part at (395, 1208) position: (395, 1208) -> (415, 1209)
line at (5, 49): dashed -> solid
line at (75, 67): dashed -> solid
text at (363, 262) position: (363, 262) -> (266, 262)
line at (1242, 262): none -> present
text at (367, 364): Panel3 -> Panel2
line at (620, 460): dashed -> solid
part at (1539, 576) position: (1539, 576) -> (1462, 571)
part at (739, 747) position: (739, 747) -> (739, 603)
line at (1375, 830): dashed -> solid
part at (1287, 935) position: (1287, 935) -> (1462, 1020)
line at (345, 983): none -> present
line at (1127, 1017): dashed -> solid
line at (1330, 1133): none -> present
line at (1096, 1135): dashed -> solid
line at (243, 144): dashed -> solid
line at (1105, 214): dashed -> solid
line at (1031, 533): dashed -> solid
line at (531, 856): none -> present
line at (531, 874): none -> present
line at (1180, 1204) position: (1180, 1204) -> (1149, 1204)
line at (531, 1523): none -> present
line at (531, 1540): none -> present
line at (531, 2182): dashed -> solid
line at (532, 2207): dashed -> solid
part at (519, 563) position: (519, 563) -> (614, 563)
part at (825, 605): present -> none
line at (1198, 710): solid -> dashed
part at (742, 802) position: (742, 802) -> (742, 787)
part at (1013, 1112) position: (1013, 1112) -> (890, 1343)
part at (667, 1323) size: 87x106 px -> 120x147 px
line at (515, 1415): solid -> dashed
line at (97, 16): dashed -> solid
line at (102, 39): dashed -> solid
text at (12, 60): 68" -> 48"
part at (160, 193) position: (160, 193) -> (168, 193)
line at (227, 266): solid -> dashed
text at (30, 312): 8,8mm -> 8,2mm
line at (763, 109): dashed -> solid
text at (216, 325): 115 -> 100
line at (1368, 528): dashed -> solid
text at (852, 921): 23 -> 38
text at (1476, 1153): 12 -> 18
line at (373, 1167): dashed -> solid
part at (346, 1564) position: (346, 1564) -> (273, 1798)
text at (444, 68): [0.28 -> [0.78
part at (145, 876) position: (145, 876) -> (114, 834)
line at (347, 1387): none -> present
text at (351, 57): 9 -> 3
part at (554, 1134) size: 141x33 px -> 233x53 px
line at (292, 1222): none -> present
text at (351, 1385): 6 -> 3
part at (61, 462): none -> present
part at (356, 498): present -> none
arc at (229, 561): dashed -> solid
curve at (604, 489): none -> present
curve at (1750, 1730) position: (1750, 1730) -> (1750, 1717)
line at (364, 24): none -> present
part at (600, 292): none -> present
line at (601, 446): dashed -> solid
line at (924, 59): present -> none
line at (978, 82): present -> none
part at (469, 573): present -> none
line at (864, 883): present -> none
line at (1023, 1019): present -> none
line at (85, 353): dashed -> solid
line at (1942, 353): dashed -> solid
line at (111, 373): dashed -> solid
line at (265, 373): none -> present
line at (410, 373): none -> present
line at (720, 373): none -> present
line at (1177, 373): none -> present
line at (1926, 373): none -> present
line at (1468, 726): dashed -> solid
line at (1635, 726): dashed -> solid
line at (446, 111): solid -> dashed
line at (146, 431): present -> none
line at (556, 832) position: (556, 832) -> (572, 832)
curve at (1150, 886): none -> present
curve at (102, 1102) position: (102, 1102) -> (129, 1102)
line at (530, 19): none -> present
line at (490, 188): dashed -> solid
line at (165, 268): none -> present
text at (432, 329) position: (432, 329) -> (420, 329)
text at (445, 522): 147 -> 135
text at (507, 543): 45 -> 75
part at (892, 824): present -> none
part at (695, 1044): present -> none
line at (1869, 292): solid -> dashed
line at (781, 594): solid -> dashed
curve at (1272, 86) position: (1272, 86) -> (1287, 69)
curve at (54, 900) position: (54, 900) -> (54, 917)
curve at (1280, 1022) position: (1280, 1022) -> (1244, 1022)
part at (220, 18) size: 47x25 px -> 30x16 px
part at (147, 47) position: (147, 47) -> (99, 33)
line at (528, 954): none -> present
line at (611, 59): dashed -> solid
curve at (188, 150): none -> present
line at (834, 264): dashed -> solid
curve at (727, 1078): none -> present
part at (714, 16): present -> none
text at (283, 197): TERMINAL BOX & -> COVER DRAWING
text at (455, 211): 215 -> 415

EXERCISE DETAILS = Please copy out all of the records above word for word, with nothing added or left out.

SOLUTION =
part at (395, 1208) position: (395, 1208) -> (415, 1209)
line at (5, 49): dashed -> solid
line at (75, 67): dashed -> solid
text at (363, 262) position: (363, 262) -> (266, 262)
line at (1242, 262): none -> present
text at (367, 364): Panel3 -> Panel2
line at (620, 460): dashed -> solid
part at (1539, 576) position: (1539, 576) -> (1462, 571)
part at (739, 747) position: (739, 747) -> (739, 603)
line at (1375, 830): dashed -> solid
part at (1287, 935) position: (1287, 935) -> (1462, 1020)
line at (345, 983): none -> present
line at (1127, 1017): dashed -> solid
line at (1330, 1133): none -> present
line at (1096, 1135): dashed -> solid
line at (243, 144): dashed -> solid
line at (1105, 214): dashed -> solid
line at (1031, 533): dashed -> solid
line at (531, 856): none -> present
line at (531, 874): none -> present
line at (1180, 1204) position: (1180, 1204) -> (1149, 1204)
line at (531, 1523): none -> present
line at (531, 1540): none -> present
line at (531, 2182): dashed -> solid
line at (532, 2207): dashed -> solid
part at (519, 563) position: (519, 563) -> (614, 563)
part at (825, 605): present -> none
line at (1198, 710): solid -> dashed
part at (742, 802) position: (742, 802) -> (742, 787)
part at (1013, 1112) position: (1013, 1112) -> (890, 1343)
part at (667, 1323) size: 87x106 px -> 120x147 px
line at (515, 1415): solid -> dashed
line at (97, 16): dashed -> solid
line at (102, 39): dashed -> solid
text at (12, 60): 68" -> 48"
part at (160, 193) position: (160, 193) -> (168, 193)
line at (227, 266): solid -> dashed
text at (30, 312): 8,8mm -> 8,2mm
line at (763, 109): dashed -> solid
text at (216, 325): 115 -> 100
line at (1368, 528): dashed -> solid
text at (852, 921): 23 -> 38
text at (1476, 1153): 12 -> 18
line at (373, 1167): dashed -> solid
part at (346, 1564) position: (346, 1564) -> (273, 1798)
text at (444, 68): [0.28 -> [0.78
part at (145, 876) position: (145, 876) -> (114, 834)
line at (347, 1387): none -> present
text at (351, 57): 9 -> 3
part at (554, 1134) size: 141x33 px -> 233x53 px
line at (292, 1222): none -> present
text at (351, 1385): 6 -> 3
part at (61, 462): none -> present
part at (356, 498): present -> none
arc at (229, 561): dashed -> solid
curve at (604, 489): none -> present
curve at (1750, 1730) position: (1750, 1730) -> (1750, 1717)
line at (364, 24): none -> present
part at (600, 292): none -> present
line at (601, 446): dashed -> solid
line at (924, 59): present -> none
line at (978, 82): present -> none
part at (469, 573): present -> none
line at (864, 883): present -> none
line at (1023, 1019): present -> none
line at (85, 353): dashed -> solid
line at (1942, 353): dashed -> solid
line at (111, 373): dashed -> solid
line at (265, 373): none -> present
line at (410, 373): none -> present
line at (720, 373): none -> present
line at (1177, 373): none -> present
line at (1926, 373): none -> present
line at (1468, 726): dashed -> solid
line at (1635, 726): dashed -> solid
line at (446, 111): solid -> dashed
line at (146, 431): present -> none
line at (556, 832) position: (556, 832) -> (572, 832)
curve at (1150, 886): none -> present
curve at (102, 1102) position: (102, 1102) -> (129, 1102)
line at (530, 19): none -> present
line at (490, 188): dashed -> solid
line at (165, 268): none -> present
text at (432, 329) position: (432, 329) -> (420, 329)
text at (445, 522): 147 -> 135
text at (507, 543): 45 -> 75
part at (892, 824): present -> none
part at (695, 1044): present -> none
line at (1869, 292): solid -> dashed
line at (781, 594): solid -> dashed
curve at (1272, 86) position: (1272, 86) -> (1287, 69)
curve at (54, 900) position: (54, 900) -> (54, 917)
curve at (1280, 1022) position: (1280, 1022) -> (1244, 1022)
part at (220, 18) size: 47x25 px -> 30x16 px
part at (147, 47) position: (147, 47) -> (99, 33)
line at (528, 954): none -> present
line at (611, 59): dashed -> solid
curve at (188, 150): none -> present
line at (834, 264): dashed -> solid
curve at (727, 1078): none -> present
part at (714, 16): present -> none
text at (283, 197): TERMINAL BOX & -> COVER DRAWING
text at (455, 211): 215 -> 415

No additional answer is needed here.